### TASK GOAL
Using the material below, work out how many lines contain "Management". Only the number is wanted.

═══ MATERIAL PROVIDED

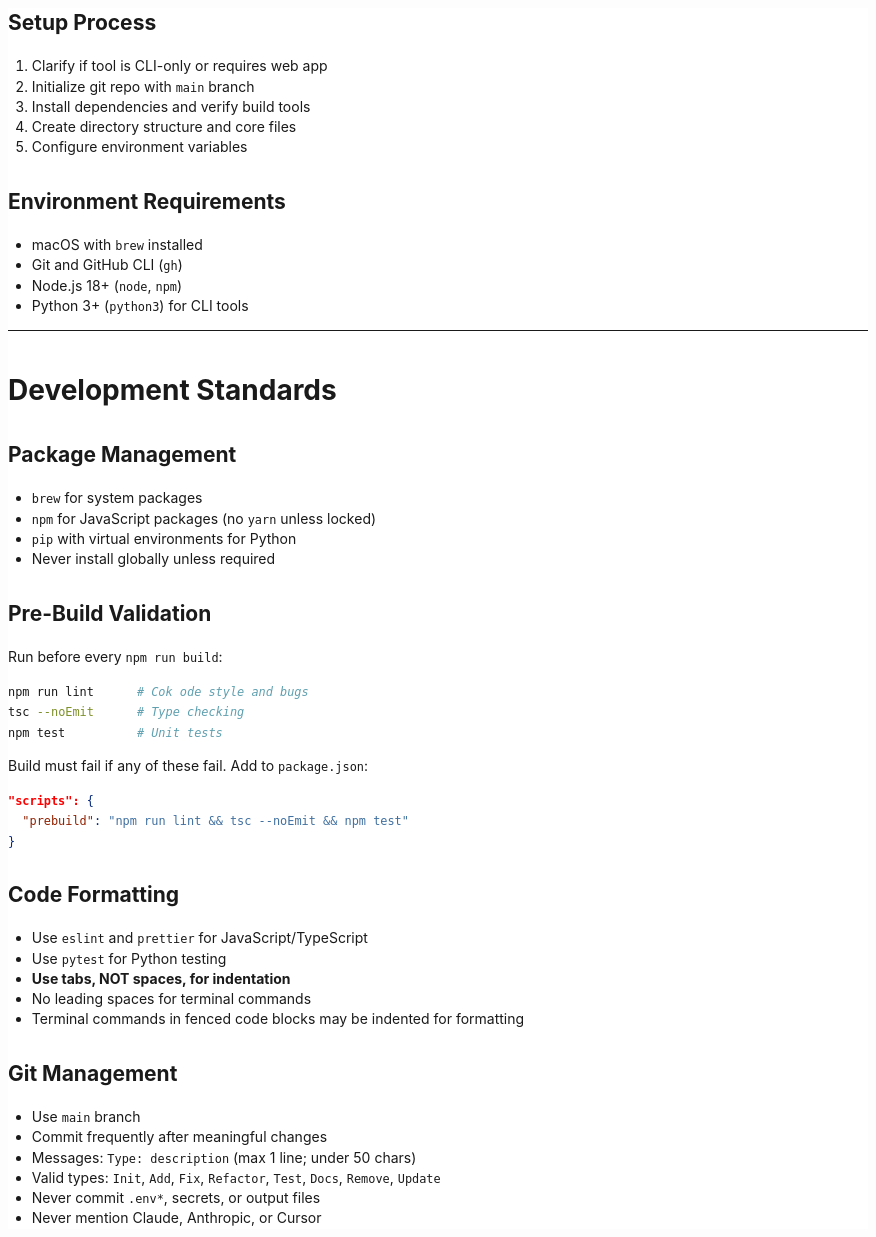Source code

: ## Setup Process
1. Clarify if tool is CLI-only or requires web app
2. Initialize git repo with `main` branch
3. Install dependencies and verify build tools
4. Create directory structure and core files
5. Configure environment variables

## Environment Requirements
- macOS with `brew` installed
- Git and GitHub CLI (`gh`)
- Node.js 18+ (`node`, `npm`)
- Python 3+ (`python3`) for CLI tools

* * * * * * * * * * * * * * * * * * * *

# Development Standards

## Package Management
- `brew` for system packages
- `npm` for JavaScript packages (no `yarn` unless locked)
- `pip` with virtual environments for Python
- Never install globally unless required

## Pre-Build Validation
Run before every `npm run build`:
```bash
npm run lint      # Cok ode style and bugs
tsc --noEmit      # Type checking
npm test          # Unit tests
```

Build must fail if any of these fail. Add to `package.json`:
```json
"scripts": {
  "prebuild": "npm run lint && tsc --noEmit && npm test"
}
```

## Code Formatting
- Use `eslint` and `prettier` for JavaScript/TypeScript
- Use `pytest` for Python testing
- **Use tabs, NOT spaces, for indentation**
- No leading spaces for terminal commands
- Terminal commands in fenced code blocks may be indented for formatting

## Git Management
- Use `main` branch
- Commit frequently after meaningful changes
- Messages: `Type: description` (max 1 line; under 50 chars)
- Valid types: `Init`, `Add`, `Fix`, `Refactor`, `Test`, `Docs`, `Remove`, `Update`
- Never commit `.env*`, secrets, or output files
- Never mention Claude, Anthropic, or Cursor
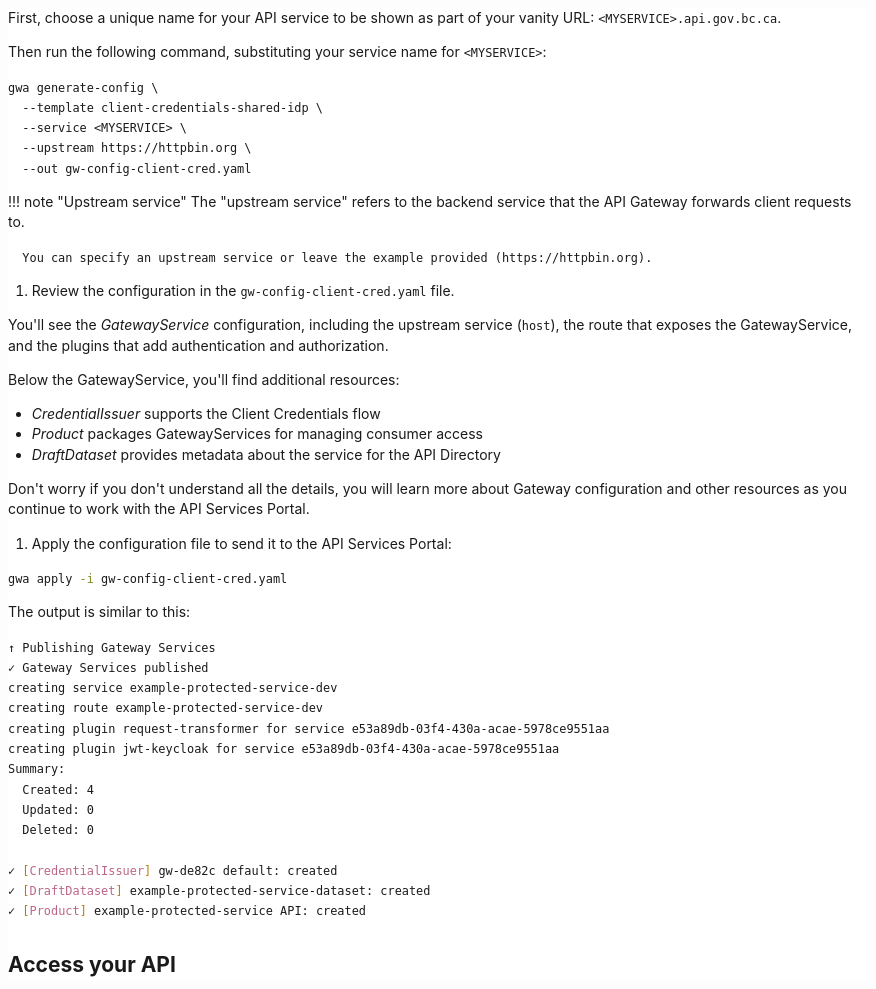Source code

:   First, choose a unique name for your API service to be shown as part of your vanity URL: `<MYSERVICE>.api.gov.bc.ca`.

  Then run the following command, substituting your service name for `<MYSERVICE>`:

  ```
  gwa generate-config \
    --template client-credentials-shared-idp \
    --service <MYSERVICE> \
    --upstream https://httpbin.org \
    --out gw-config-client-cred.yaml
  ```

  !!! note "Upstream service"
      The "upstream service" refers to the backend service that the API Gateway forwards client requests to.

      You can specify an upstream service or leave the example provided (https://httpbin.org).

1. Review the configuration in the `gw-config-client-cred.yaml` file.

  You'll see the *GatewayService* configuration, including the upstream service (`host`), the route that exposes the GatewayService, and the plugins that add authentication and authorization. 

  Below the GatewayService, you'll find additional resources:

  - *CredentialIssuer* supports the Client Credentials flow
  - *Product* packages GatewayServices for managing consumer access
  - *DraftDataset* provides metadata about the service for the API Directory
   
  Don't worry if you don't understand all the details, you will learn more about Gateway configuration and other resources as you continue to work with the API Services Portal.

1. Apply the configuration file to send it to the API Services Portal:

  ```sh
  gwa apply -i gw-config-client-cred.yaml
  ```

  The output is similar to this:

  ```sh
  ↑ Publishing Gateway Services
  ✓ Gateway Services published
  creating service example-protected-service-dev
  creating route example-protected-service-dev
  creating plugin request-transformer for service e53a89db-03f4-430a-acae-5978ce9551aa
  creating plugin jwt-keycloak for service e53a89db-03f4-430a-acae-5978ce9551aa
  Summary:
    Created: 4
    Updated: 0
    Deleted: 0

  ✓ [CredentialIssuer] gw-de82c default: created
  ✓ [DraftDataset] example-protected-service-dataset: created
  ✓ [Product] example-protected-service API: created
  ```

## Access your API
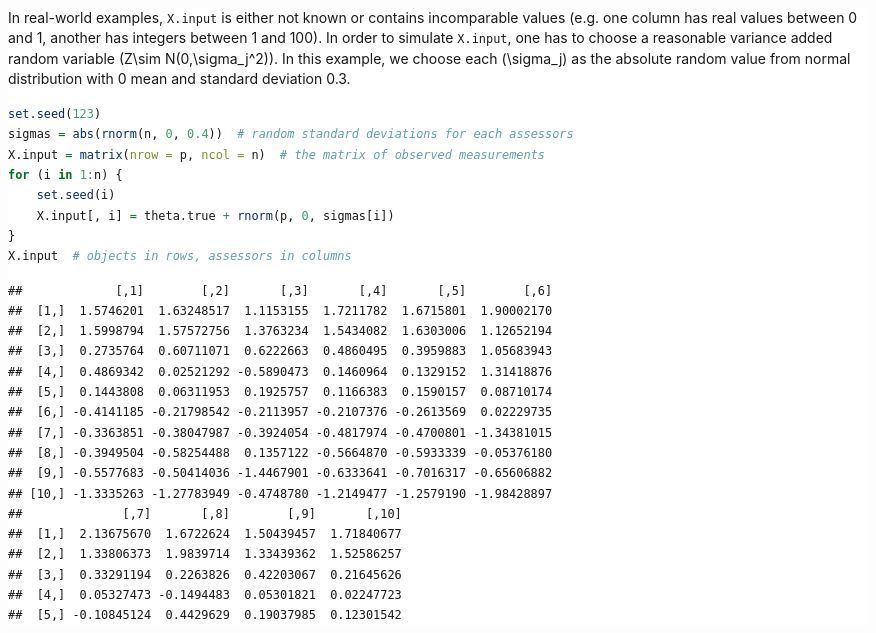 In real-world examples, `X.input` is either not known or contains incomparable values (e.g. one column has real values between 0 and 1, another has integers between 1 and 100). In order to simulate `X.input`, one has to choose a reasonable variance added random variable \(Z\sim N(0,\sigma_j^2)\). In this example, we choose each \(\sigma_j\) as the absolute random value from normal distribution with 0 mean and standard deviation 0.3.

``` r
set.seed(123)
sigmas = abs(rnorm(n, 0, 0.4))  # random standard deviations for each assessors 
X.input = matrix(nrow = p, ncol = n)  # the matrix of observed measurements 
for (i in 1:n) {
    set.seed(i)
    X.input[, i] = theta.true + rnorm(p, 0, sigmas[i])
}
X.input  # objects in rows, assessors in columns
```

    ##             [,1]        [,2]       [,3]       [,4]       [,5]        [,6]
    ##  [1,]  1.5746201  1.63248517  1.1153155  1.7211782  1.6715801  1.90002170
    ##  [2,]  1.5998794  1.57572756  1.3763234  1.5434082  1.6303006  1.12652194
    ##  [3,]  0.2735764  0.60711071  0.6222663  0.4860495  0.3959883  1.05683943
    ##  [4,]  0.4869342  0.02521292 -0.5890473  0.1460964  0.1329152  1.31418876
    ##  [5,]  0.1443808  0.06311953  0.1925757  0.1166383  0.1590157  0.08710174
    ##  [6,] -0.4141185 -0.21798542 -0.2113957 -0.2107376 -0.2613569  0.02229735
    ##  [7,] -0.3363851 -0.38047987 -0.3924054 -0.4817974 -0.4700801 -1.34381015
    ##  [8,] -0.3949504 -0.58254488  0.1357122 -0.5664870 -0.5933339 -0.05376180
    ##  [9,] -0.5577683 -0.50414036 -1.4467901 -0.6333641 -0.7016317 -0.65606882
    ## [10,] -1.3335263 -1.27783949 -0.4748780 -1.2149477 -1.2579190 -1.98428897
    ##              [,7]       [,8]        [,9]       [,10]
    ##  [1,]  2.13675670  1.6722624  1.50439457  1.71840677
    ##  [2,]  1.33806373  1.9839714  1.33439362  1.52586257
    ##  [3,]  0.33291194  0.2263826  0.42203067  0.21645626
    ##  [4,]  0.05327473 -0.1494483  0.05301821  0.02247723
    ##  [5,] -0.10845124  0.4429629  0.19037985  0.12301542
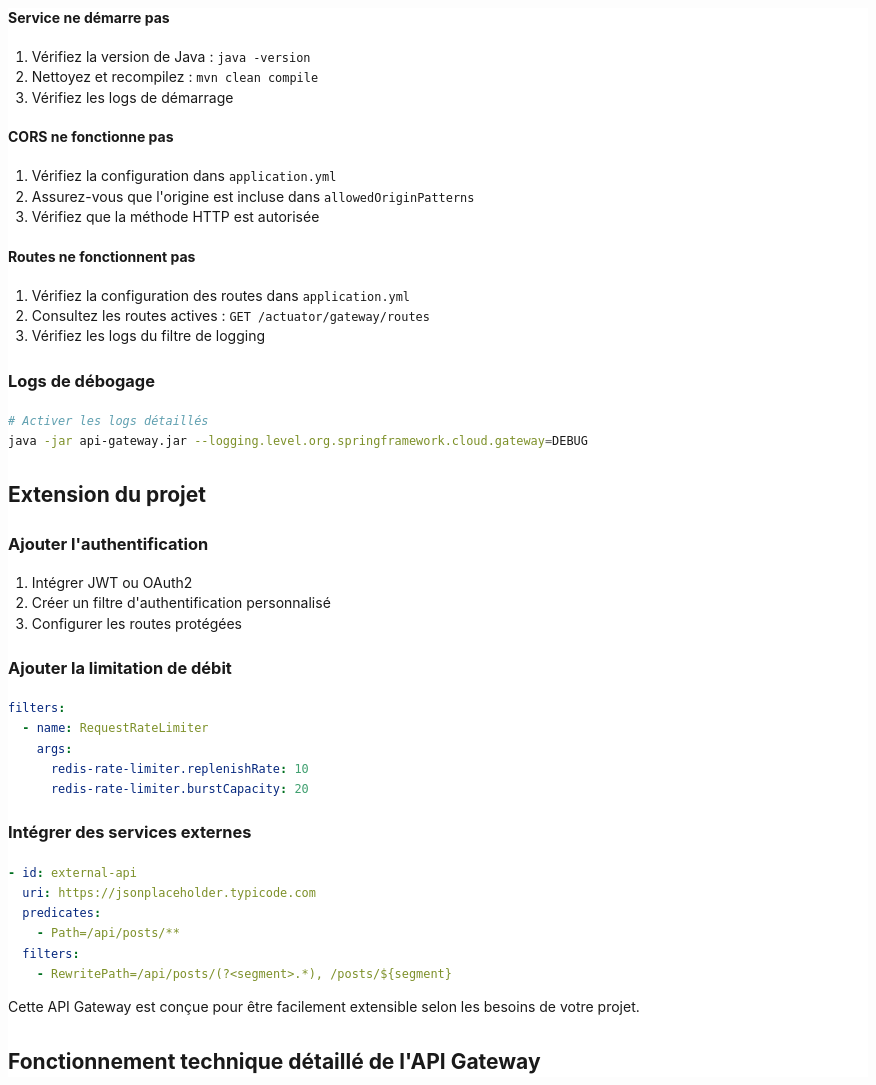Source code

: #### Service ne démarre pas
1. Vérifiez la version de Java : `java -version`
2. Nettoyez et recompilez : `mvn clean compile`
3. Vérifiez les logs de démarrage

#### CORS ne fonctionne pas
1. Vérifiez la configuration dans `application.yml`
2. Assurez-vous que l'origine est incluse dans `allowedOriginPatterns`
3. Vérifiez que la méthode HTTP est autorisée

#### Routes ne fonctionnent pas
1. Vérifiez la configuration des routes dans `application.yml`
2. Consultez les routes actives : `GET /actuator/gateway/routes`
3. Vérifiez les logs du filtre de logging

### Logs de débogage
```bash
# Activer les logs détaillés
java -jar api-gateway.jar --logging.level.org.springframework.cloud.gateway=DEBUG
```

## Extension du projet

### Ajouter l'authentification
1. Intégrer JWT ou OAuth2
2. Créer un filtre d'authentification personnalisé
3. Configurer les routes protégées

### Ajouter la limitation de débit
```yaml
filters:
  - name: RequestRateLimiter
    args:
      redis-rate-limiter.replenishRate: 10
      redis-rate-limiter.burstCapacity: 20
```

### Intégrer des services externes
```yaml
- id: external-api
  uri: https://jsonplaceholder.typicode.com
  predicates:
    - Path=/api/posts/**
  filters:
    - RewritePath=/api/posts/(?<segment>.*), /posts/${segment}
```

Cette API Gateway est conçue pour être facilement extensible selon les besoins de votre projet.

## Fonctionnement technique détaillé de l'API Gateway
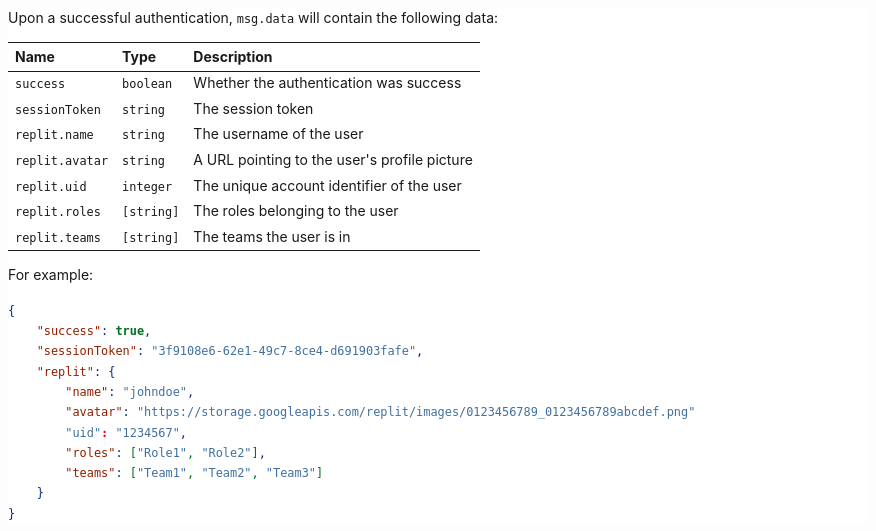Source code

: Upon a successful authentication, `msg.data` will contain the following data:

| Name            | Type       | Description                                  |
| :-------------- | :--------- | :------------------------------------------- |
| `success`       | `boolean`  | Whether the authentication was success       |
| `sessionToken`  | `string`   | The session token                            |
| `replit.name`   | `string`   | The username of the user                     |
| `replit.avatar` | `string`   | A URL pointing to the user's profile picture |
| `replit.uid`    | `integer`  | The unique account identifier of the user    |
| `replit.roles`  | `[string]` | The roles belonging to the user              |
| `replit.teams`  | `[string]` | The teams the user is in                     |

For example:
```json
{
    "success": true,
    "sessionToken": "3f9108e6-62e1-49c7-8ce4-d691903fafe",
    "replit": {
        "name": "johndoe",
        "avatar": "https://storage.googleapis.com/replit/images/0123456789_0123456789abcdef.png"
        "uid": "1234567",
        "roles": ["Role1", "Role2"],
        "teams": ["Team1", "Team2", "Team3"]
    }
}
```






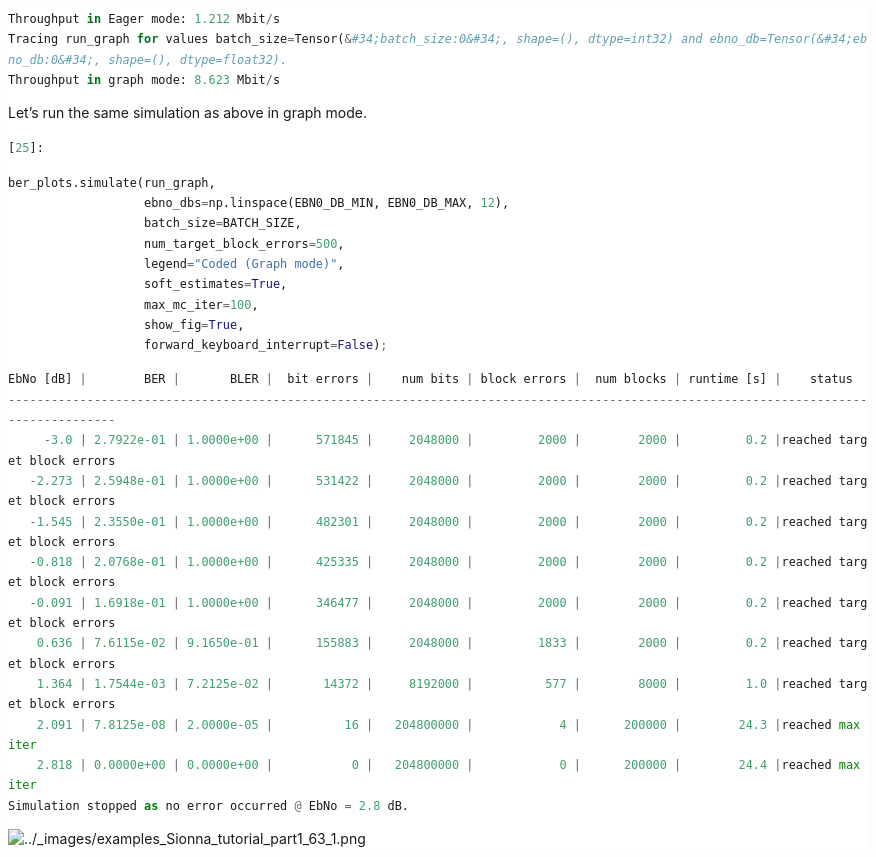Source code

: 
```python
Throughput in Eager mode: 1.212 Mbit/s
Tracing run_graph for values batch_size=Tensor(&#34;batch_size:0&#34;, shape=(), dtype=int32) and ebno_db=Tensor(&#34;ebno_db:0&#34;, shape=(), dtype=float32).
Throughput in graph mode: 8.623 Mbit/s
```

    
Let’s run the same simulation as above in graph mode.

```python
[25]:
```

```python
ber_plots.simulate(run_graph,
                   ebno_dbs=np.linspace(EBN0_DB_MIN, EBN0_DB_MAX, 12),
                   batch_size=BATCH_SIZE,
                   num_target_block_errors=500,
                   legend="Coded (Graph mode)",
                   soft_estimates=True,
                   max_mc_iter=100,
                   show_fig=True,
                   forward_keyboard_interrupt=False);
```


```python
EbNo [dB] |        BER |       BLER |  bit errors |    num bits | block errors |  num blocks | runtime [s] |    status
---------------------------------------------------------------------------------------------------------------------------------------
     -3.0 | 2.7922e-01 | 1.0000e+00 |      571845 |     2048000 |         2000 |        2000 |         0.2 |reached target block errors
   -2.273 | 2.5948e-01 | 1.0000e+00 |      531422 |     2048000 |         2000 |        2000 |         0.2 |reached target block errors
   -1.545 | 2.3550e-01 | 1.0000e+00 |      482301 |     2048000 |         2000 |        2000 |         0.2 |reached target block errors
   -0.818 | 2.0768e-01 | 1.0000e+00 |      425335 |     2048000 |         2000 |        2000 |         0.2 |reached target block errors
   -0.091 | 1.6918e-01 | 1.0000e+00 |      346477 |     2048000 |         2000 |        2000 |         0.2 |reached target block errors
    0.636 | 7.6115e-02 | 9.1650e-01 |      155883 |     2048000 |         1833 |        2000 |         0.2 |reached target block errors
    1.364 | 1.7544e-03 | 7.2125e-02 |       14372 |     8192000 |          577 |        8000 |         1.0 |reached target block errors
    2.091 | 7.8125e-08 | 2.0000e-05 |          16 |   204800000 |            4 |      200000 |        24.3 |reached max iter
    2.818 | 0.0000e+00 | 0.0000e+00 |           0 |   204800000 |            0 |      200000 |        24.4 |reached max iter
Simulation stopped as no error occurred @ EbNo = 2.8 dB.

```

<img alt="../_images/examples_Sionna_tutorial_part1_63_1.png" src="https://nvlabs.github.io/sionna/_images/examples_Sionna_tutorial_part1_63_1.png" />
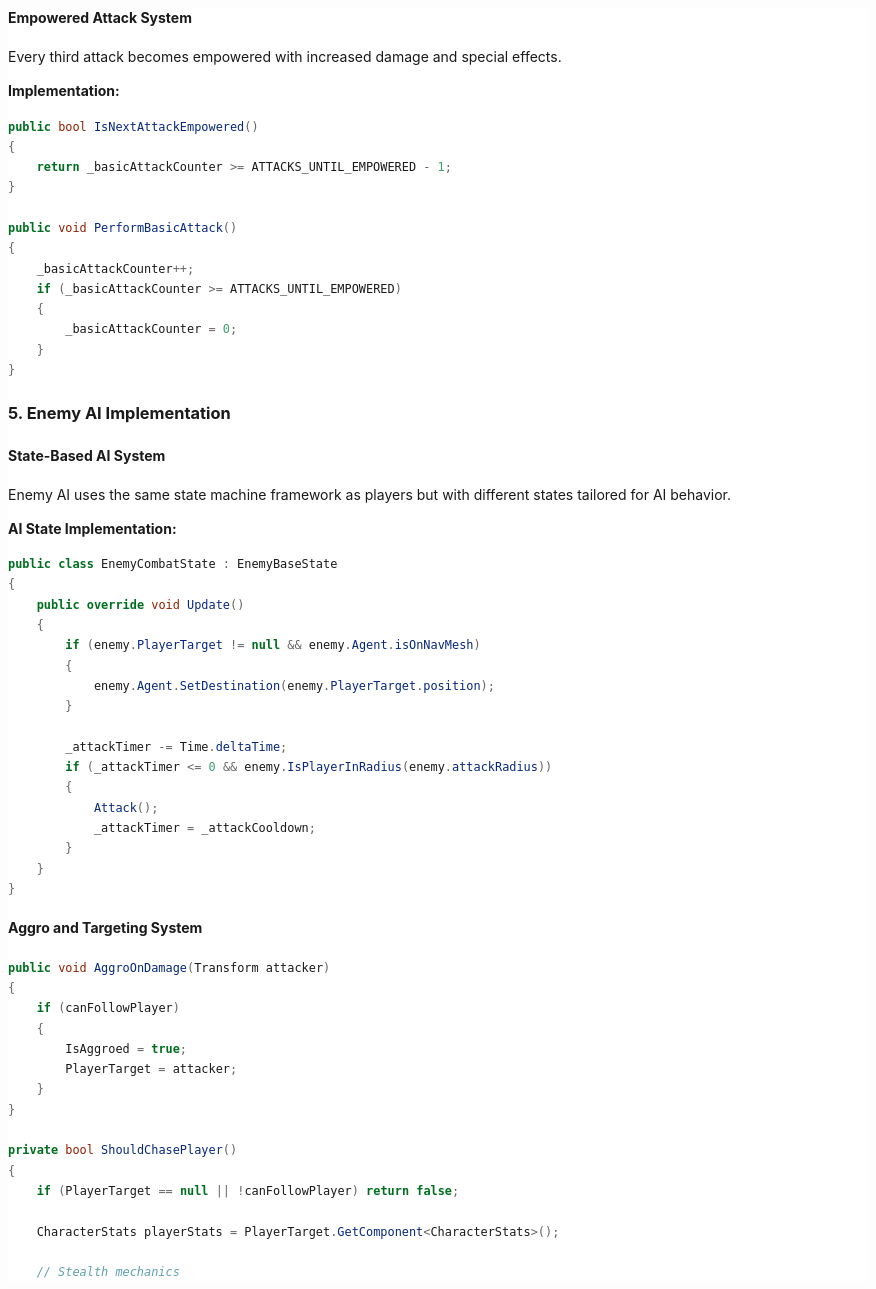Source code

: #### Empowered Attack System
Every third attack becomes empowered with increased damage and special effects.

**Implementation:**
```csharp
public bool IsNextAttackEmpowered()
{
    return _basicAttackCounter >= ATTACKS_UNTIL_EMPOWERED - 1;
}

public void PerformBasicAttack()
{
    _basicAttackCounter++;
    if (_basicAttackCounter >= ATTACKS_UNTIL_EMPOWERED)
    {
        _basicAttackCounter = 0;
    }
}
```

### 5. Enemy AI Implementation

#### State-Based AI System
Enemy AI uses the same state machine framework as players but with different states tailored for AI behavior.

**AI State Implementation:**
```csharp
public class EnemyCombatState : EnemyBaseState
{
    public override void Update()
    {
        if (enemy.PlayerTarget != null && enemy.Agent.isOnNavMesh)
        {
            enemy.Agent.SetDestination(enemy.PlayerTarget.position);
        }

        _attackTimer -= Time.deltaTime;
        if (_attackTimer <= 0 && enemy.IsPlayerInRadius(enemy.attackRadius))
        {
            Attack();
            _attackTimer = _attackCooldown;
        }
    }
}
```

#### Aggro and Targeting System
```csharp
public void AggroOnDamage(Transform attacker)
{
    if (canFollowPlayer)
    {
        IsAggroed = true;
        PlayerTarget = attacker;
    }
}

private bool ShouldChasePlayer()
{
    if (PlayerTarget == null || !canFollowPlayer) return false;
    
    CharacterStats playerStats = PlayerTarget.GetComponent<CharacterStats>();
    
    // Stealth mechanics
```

══════

### RESPONSE FOR THIS EXERCISE
2